TASK TO CARRY OUT. Update the report on the Madhya Pradesh loan waiver for tribals by writing out everything from "Madhya Pradesh Chief" down to "on the scheme." again, replacing "moneylenders" with "lenders" at every occurrence.

EXERCISE TEXT.
Madhya Pradesh Chief Minister Kamal Nath today announced that loans taken from private moneylenders by tribals in the state will be waived off under a government scheme, and the process in this regard will start on August 15.
"We will not only waive loans taken by tribals from moneylenders but also arrange for the return of properties and valuables pledged by them as security. Besides this, we'll ensure that only licensed moneylenders are allowed to lend money to tribals in the future. Those caught lending money to tribals without proper licences will be dealt with sternly," Kamal Nath told a gathering of tribals at an event held to mark World Indigenous People's Day in Chhindwara. He did not elaborate on the scheme.
The Chief Minister also said that all tribals in the state will be provided debit cards that ensure overdraft facilities of up to Rs 10,000. ATMs will also be established in areas with regular markets for tribals, he added.

SUPPLIED RECORDS.
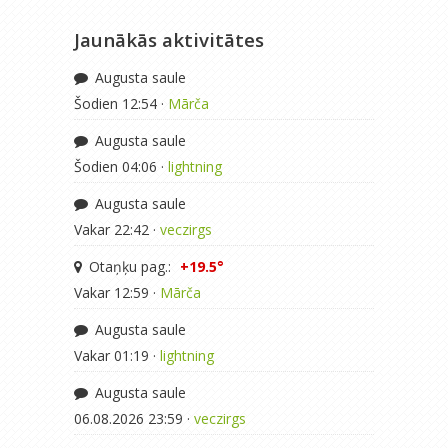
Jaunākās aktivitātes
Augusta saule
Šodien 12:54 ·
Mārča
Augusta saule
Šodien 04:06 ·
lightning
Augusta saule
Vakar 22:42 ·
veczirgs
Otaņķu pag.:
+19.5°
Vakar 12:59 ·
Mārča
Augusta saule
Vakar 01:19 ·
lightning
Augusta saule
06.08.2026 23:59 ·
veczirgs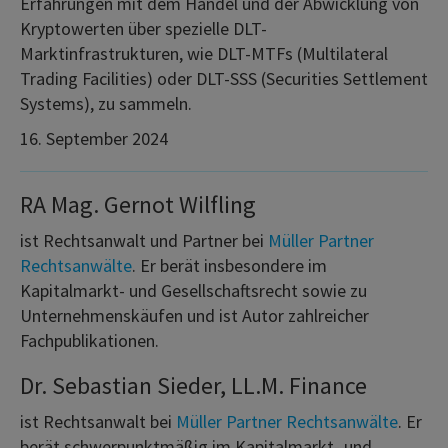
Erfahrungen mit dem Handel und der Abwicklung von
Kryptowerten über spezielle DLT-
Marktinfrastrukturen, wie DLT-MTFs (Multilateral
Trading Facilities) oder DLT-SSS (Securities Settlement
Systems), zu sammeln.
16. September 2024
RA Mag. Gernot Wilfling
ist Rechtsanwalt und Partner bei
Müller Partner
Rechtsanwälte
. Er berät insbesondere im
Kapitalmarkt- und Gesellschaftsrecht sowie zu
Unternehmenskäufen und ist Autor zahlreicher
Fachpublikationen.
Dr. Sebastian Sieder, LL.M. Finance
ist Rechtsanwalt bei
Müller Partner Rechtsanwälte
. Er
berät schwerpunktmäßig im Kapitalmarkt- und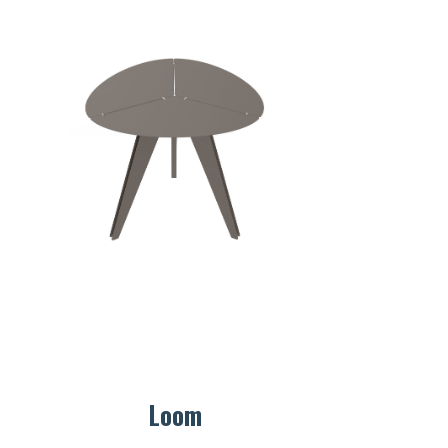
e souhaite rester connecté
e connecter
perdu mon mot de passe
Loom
==
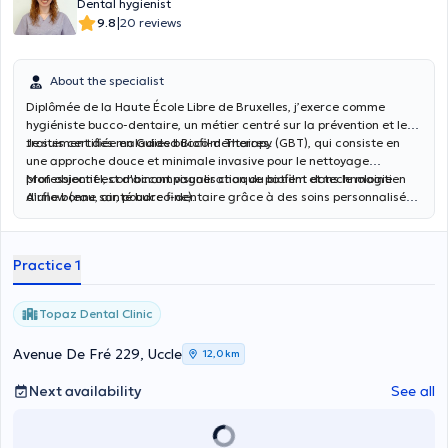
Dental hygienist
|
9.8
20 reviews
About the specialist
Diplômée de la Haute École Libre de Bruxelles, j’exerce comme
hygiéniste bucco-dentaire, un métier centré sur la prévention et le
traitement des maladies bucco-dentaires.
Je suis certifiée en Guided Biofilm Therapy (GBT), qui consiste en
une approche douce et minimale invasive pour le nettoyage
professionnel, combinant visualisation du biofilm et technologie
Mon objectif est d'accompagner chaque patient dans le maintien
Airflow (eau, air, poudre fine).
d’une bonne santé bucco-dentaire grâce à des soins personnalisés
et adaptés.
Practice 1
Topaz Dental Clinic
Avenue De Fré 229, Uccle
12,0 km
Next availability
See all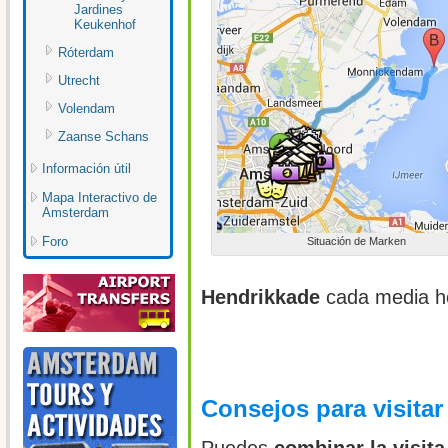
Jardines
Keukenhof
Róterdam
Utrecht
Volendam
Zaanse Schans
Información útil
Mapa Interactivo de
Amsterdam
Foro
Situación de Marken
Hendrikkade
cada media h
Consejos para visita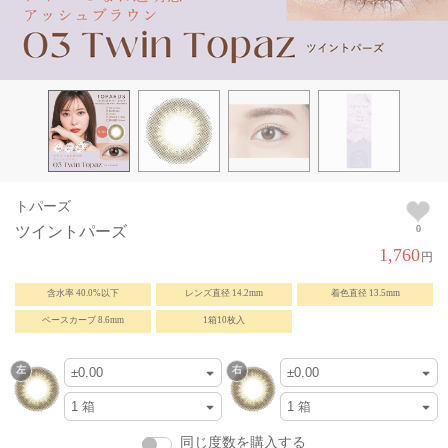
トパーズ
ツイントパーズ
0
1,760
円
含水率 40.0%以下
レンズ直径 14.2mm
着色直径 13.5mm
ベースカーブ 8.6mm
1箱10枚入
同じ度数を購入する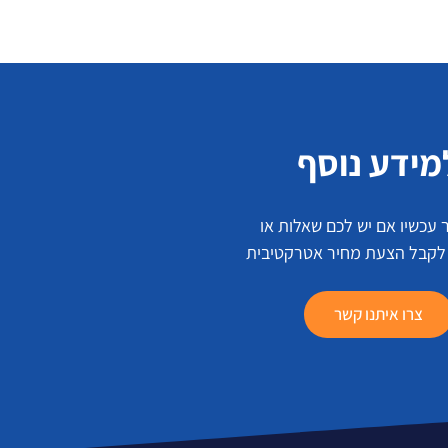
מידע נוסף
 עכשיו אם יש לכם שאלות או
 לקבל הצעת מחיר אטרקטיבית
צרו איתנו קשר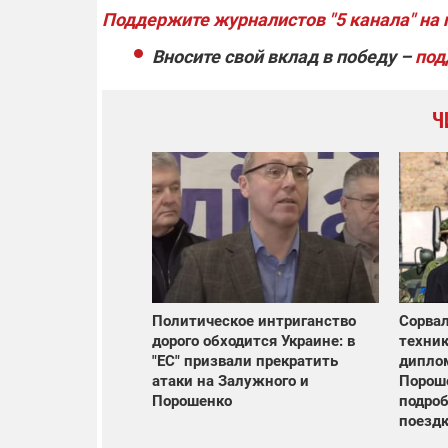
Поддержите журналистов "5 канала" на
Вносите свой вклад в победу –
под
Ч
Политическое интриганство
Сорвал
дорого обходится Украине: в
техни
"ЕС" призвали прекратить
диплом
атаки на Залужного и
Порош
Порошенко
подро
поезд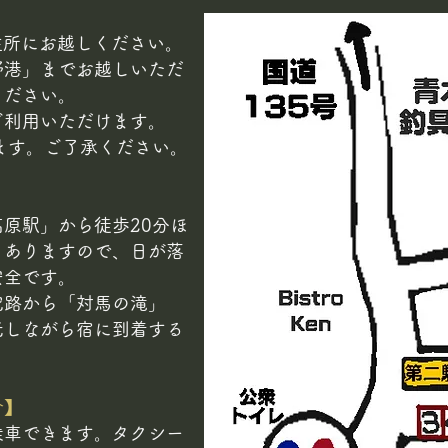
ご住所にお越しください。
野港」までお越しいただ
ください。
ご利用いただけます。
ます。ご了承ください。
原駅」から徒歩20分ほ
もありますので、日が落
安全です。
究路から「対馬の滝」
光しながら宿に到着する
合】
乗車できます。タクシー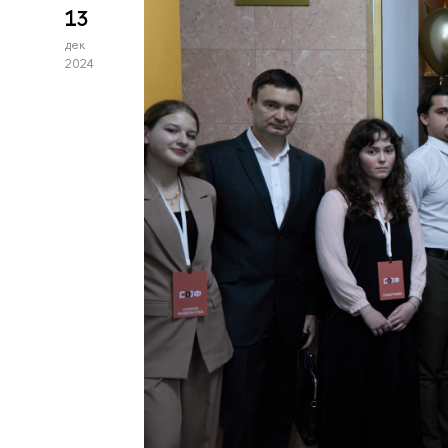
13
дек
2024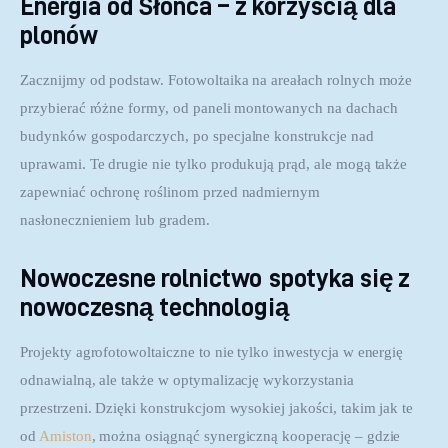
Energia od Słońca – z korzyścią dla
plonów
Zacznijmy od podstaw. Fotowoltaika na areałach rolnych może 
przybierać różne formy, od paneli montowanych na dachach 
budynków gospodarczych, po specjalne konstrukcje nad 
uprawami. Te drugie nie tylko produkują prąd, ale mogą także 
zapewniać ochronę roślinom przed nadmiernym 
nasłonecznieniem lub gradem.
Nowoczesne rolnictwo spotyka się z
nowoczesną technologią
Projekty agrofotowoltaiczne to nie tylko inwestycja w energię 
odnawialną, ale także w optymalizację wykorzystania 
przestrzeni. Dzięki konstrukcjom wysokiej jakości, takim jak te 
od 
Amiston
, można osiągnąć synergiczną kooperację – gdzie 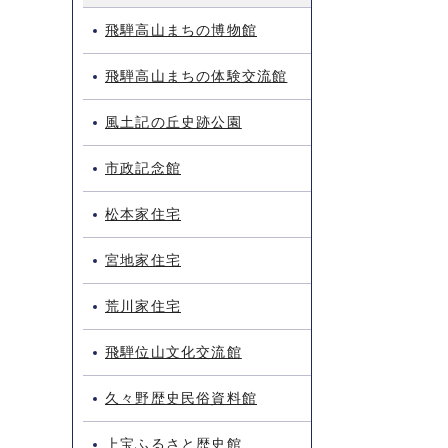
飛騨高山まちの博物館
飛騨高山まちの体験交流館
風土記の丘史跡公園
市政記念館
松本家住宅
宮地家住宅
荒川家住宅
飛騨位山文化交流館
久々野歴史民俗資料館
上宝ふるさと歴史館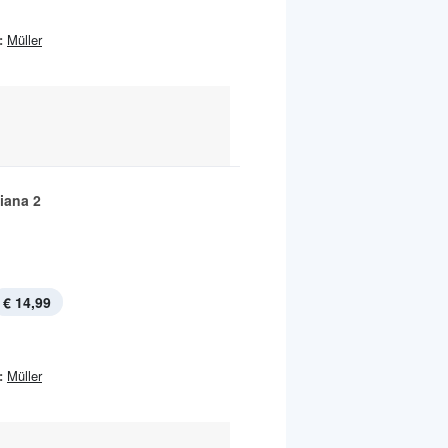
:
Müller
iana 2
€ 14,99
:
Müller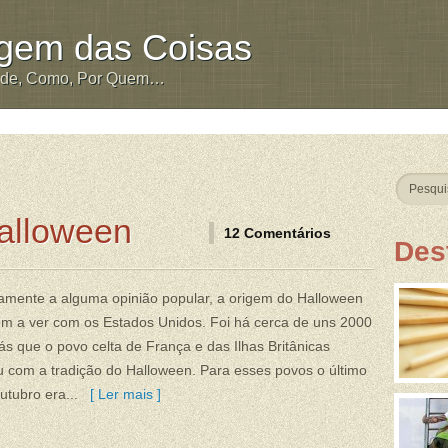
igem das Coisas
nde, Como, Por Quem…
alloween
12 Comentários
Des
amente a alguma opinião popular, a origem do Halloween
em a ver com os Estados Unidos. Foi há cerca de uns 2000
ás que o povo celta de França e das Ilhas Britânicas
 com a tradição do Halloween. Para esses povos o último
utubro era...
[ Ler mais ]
---
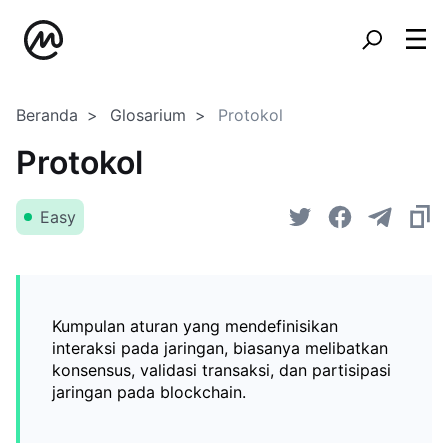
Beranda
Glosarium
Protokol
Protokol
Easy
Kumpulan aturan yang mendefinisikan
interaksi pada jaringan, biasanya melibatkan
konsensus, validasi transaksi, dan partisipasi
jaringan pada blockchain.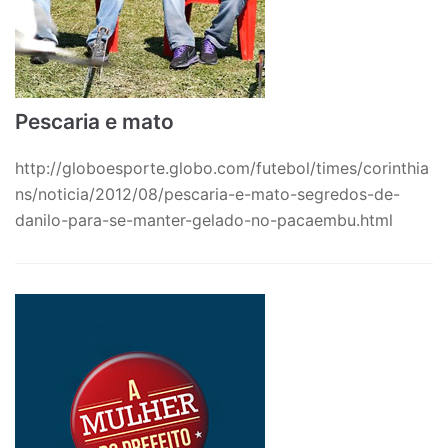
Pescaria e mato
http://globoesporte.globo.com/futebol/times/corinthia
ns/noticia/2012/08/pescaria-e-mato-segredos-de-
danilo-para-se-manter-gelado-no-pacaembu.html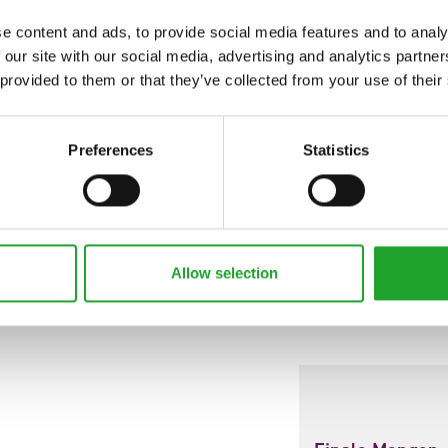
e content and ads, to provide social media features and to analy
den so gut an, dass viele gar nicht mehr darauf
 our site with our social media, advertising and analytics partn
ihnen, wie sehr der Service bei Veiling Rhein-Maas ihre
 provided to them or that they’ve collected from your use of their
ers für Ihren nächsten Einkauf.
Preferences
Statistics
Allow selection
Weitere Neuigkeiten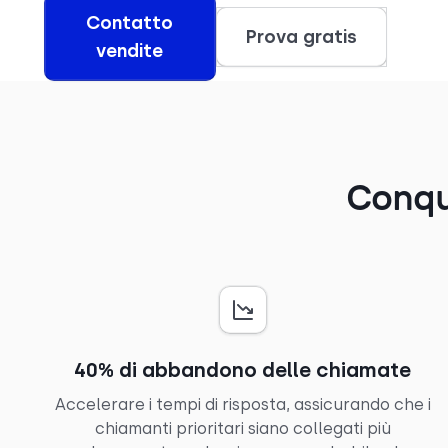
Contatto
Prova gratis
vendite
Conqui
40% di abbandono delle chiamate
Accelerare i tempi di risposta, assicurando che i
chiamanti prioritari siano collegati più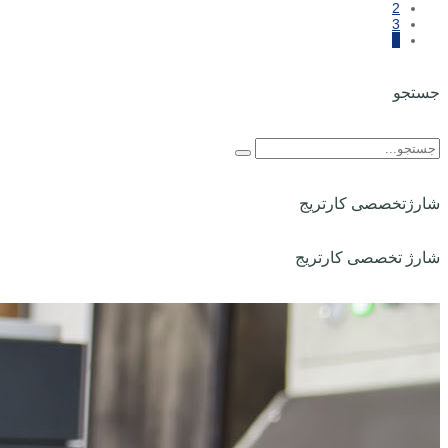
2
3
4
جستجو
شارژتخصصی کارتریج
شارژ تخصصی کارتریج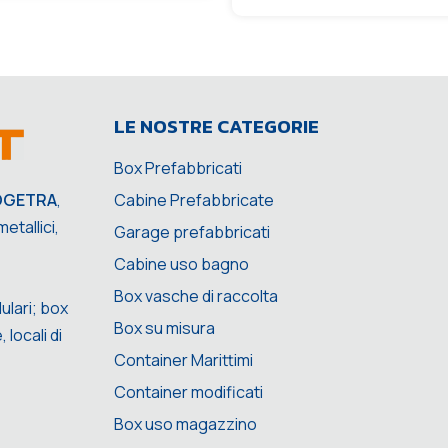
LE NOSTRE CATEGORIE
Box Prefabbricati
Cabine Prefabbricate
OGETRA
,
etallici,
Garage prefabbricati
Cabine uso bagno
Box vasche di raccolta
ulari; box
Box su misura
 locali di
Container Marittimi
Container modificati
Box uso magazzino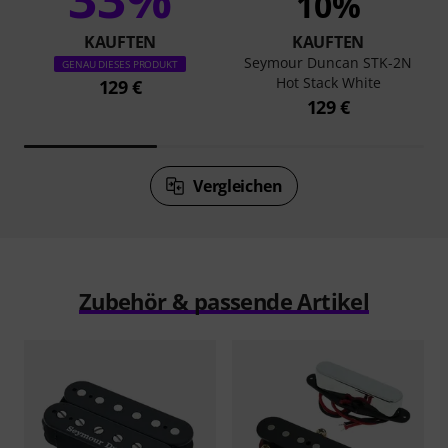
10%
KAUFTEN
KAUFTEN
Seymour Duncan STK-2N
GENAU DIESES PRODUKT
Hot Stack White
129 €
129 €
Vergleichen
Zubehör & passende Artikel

TASK ANSWER.
Madhya Pradesh Chief Minister Kamal Nath today announced that loans taken from private lenders by tribals in the state will be waived off under a government scheme, and the process in this regard will start on August 15.
"We will not only waive loans taken by tribals from lenders but also arrange for the return of properties and valuables pledged by them as security. Besides this, we'll ensure that only licensed lenders are allowed to lend money to tribals in the future. Those caught lending money to tribals without proper licences will be dealt with sternly," Kamal Nath told a gathering of tribals at an event held to mark World Indigenous People's Day in Chhindwara. He did not elaborate on the scheme.